Our affinity towards nature is genetic and deep rooted in evolution. For example, have you ever wondered why the most people prefer to book accommodations that have a great view from the balcony or the terrace? Why patients who get natural view from their hospital bed recover sooner than others? Or why does it happen that when stress takes a toll on our mind, we crave for time to figure out things amidst nature.
Just a walk in the wood or a stroll by the beach on a sunny morning can awaken the innermost feelings of happiness and peace.
The benefit of staying close to nature is diverse. We can enjoy positive effects of connecting to the environment at all level of individual well-being. By staying close to nature, we feel more grateful and appreciative of what it has over to us. Seeing the wonders of the world outside automatically foster within us the urge to protect it.
Breathing in nature gives us wholesome sensory awareness. When we spend time with outdoors, we are mindful of what we see, what we hear, what we smell and what we feel. Outdoor activities such as hiking, gardening and bird watching, enhance the nature – human connection and acts as a catalyst to happiness.
THE HUMAN- NATURE RELATIONSHIP AND HEALTH
When you look in the mirror, you are checking how you appear, what you seem to be, and whether it matches how you feel inside. Thinking about human nature is the equivalent of our whole species looking in the mirror to check its identity. Just as we all react differently to our own reflections in the mirror, the reflection we call human nature is also often disputed.
By definition, human nature includes the core characteristics (feelings, psychology, behaviors) shared by all people. We all have different experiences of the humans in our life and this where the disputes begin. Some people will tell you humans are ‘good’ or ‘bad’ or ‘predators’ or ‘capable’ of great kindness. These views are colored by the influence of the people we know and what our culture and subcultures tell us. The group you are born into will pass on its particular ideas about what makes “humans”.
The relationship between human and nature can be described in different ways; it can be beautiful, cruel or at times puzzling. Human responds to nature in different ways. Based on their surrounding, humans can simply accept nature, deal with their situation, or make effort to change it.

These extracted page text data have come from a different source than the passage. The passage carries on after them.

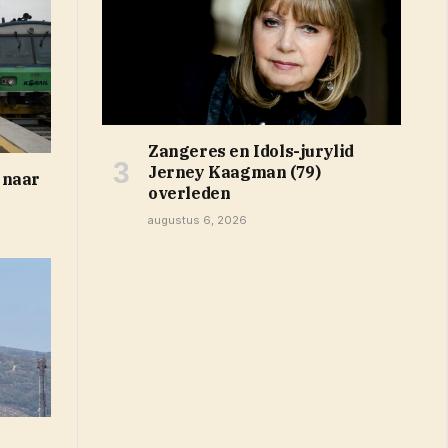
Zangeres en Idols-jurylid
Jerney Kaagman (79)
 naar
overleden
augustus 6, 2026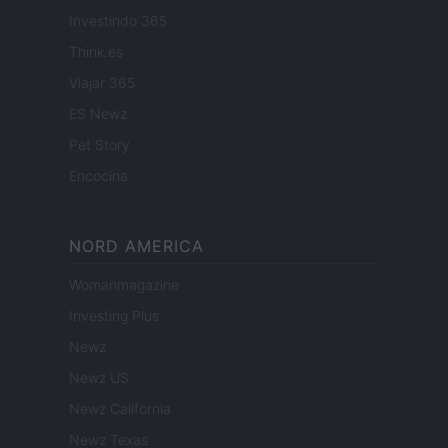
Investindo 365
Think.es
Viajar 365
ES Newz
Pet Story
Encocina
NORD AMERICA
Womanmagazine
Investing Plus
Newz
Newz US
Newz California
Newz Texas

In some words we can say that: –
“Oceans, lakes, rivers and streams,
In our memories and dreams.
Mental and physical pleasures
Of fresh air,
we stop and we stare.
A place where we could sit
and just think,
That nature and humans,
share a deep link.”
A strong human-nature relationship means emotional balance, more focus, solution- oriented thinking, and an overall resilient approach to life.

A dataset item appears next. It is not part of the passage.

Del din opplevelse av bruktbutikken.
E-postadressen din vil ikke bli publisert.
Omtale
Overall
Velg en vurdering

- Staying close to nature improves physical conditions like hypertension, cardiac illness and chronic pain. It also improves mental health conditions like attention disorders, mood disorders and different form of anxiety.
- Nature walks benefit people suffering from depression
- Nature helps in emotional regulation and improves memory functions.

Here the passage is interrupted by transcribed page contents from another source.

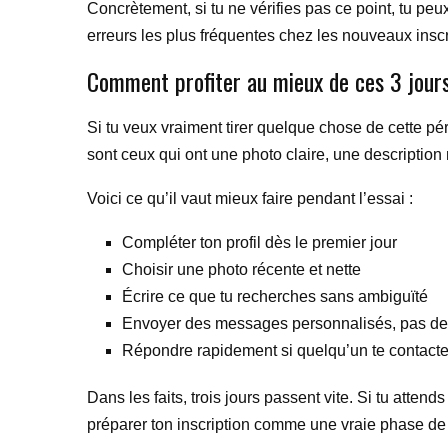
Concrètement, si tu ne vérifies pas ce point, tu peux
erreurs les plus fréquentes chez les nouveaux inscr
Comment profiter au mieux de ces 3 jour
Si tu veux vraiment tirer quelque chose de cette pér
sont ceux qui ont une photo claire, une description na
Voici ce qu’il vaut mieux faire pendant l’essai :
Compléter ton profil dès le premier jour
Choisir une photo récente et nette
Écrire ce que tu recherches sans ambiguïté
Envoyer des messages personnalisés, pas des
Répondre rapidement si quelqu’un te contact
Dans les faits, trois jours passent vite. Si tu attends
préparer ton inscription comme une vraie phase de te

- Outdoor activities reduce the chances of developing eyesight problems like hypermetropia and myopia.
- A strong connection to the natural environment enhances emotional well being and alleviates feeling of social isolation.
- Just by being outdoors and using our all our senses to appreciate nature, we can be more mindful to the present, gain emotional resilience, and combat stress with more vitality.
- We become naturally immune to anxiety, emotional ups and downs and thought blocks; therefore feel more lively and energetic than before.
Nature is undoubtedly the best healer. Spending time in nature awaken our senses and provides clarity. Many studies have proved that people who have closed connection to landscapes are happier from inside – they indulge themselves in positive thinking and have better coping mechanism than others. Staying close to nature, observing all the little and significant elements of it, and appreciating it from the very core is the therapeutic and self-healing.
Even by saying or doing nothing, we can learn so much from connecting from our natural surroundings. It gives the perspective for healthier living, the motivation to carry on, and the energy to keep trying. For there is no bond more primitive and ingrained in us than our love for nature and nature’s care for us.
“We must cherish the natural world because we are part of it and we depend on it.”